本作品を編集した秦さんは、撮影開始前から編集を担当することに決まっていたそうだが、撮影現場には同行していない。それは、「撮影現場に行くと妙な思い入れが生まれてしまい」、編集者として「第三者的な目で見たときにどのように見えるのかを監督にぶつけていくという仕事がやりにくくなる」(秦さん)ことを避けるためでもあった。だが秦さんは、本作品の制作と編集の過程において、通常の編集者以上に、実際には体験していない撮影現場に「思い入れ」を抱いてしまったようだ。被写体の子どもたちとの関係性が映し出された120時間分の映像のどこをカットして、どのように構成して映画作品に仕上げていくのか(公開作品の長さは1時間34分)。それは、スタッフと延々と話し合いながら、その場その場であるシーンをつくっては壊し、壊してはまたつくる、という作業の繰り返しであった。「こうした作業を何十回も繰り返して行く中で、自分たちがどこに引っかかっているのか、どのようなシーンや瞬間にひかれたのか、それは映画として魅力あるものになっているのかなどが見えてくる。

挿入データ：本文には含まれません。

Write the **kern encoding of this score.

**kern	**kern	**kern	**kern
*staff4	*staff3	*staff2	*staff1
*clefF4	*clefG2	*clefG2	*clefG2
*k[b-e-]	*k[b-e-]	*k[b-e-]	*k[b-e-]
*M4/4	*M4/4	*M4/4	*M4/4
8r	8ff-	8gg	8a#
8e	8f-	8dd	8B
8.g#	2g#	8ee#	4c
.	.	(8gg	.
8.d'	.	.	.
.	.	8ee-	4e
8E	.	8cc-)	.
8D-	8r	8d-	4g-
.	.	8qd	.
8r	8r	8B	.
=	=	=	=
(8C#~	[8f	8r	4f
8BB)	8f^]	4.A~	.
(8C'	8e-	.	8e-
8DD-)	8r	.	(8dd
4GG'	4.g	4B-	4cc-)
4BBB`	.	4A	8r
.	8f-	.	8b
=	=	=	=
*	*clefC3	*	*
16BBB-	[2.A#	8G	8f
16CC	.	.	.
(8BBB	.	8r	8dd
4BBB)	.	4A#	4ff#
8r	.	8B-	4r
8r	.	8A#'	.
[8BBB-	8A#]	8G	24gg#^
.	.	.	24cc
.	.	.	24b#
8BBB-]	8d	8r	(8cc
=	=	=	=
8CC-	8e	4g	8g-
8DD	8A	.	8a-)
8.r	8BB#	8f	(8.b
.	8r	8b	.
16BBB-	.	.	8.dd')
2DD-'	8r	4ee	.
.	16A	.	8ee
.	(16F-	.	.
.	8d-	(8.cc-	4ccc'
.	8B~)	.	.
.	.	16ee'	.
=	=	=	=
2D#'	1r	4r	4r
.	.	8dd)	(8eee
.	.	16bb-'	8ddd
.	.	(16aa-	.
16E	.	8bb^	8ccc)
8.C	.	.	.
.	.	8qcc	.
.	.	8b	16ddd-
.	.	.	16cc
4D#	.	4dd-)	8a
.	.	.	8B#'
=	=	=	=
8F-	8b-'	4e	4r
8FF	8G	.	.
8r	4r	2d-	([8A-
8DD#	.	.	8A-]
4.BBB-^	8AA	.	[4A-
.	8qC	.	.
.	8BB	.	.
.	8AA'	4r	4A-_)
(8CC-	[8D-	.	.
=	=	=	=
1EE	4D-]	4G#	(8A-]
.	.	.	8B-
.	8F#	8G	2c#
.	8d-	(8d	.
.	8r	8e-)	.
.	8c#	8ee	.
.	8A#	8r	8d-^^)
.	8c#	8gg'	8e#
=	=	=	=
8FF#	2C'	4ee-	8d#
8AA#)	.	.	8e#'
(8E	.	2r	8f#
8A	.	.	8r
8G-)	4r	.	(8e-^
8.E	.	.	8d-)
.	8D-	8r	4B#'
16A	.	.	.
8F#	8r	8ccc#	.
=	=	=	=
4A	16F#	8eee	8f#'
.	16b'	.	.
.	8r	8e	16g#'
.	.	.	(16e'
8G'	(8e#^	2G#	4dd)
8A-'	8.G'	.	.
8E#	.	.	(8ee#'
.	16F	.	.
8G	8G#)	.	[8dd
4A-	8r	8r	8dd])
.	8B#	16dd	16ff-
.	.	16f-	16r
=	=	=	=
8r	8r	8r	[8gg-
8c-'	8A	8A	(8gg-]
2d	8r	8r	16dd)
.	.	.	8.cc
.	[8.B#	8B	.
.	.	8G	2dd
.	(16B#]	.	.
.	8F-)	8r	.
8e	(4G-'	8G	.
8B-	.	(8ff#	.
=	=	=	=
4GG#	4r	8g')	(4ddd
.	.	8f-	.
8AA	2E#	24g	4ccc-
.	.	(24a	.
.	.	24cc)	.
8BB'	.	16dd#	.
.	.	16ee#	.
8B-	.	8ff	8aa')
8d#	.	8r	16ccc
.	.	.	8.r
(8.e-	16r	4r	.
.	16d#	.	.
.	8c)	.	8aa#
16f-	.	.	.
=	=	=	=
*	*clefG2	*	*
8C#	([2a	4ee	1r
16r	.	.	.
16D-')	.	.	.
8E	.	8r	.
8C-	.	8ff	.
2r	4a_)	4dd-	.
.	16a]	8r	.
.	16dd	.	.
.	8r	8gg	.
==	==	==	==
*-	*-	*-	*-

それでも最後の最後になって、全体の構成ががらっと変わるという可能性も常にあります」と、秦さんは語る。
筆者が特に印象に残っているシーンを紹介しよう。ティカにあるキャンドゥドゥ・スラムに最近移り住んできた女性と二人の子ども。三人で一つのベッドに潜り込むと同時に、最初はとてもかすかに(しばらくは、映画の音声だと気付かなかった程だ)、そして徐々にはっきりとした音で、家の外からのスラムの夜の喧噪が聞こえてくる。その喧噪に包まれている時間は、「私」の記憶と結びついて、その瞬間の「幸せ」を呼び起こすものになった。
ケニアのストリートチルドレンを撮ったドキュメンタリー映画であるために、貧困やエイズ、子どもたちに拡がるシンナー中毒などの問題があることは、映像からいくらでもかいま見えてくる。この女性にしても、HIV感染を抱えながら、昼の洗濯仕事だけでなく夜も働いているのだ。だが本作品は、こうした問題の存在も人々の生きる場に包み込むことで、幸せも不幸も、楽しさも苦労もある生の実感を、観る側にも想起させるものになっている。
このことを象徴しているのが、本作品の最後になるが、夜の路地裏で、子どもたちがたき火にあたりながら、借りてきたペンキ缶でトマトピラフをつくって食べているシーンであろう。小林さんはこのシーンについて「外から撮るのではなく、中で一緒に火にあたっている人間の一人として撮りたい。そのようにして関係をつくっていきたいし、観客もその中の一人であるかのように感じてほしい」と語っている。かなりの強火で炊きあげられ、缶の底の方がお焦げ(というか、ほとんど炭に近い)になったトマトピラフはとてもうまそうで、誰かがトマトピラフに大麻を混ぜ込んだらしいのだが、子どもたちは底抜けに陽気で、お互いに取り合ったり分け合ったり、けんかをしたり仲裁したりしながら、トマトピラフにむしゃぶりついている。そのうちに、さっきまで鍋として使用していたペンキ缶をパーカッションにして、いつのまにか歌とダンスが繰り広げられる。
このシーンを観ながら筆者は、タンザニアのムアンザを舞台にしたドキュメンタリー映画『ダーウィンの悪夢』(原題:Darwin’s Nightmare、Hubert Sauper監督、2004年)で描かれた、ストリートチルドレンが食べ物を奪い合っているシーンを思い出した。このシーンで映し出されているある子どもの口を大きく開いたゆがんだ表情は、この映画のテーマを端的に象徴するカットとして、映画のフライヤーやDVDの表紙を飾っている。いずれも、アフリカの街で暮らすストリートチルドレンが食事をするシーンを撮っているにもかかわらず、この明らかな描かれ方の落差をどのように受け止めたらよいのか。『ダーウィンの悪夢』のこのシーンにおいて、撮影している側と撮影される側はどのような関係にあったか。たとえ一つの同じ風景をみていたとしても、実は違うものがみえていたのではないだろうか。